**WHAT IS REQUIRED**
Edit the text of the listing by replacing "Warsaw" with "Warszawa" and keep everything else unchanged. Give the edited lines without the pictures.

Dataset entries

++++++

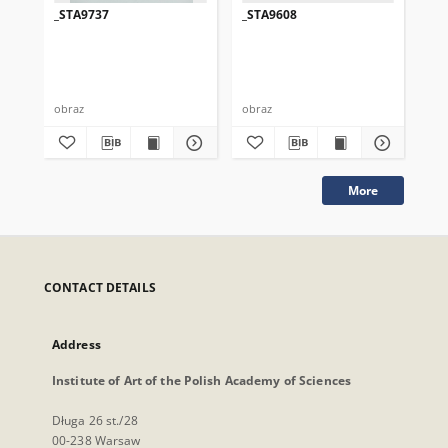
_STA9737
_STA9608
_S
obraz
obraz
obr
More
CONTACT DETAILS
Address
Institute of Art of the Polish Academy of Sciences
Długa 26 st./28
00-238 Warsaw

++++++

**ANSWER BELOW**
_STA9737
_STA9608
_S
obraz
obraz
obr
More
CONTACT DETAILS
Address
Institute of Art of the Polish Academy of Sciences
Długa 26 st./28
00-238 Warszawa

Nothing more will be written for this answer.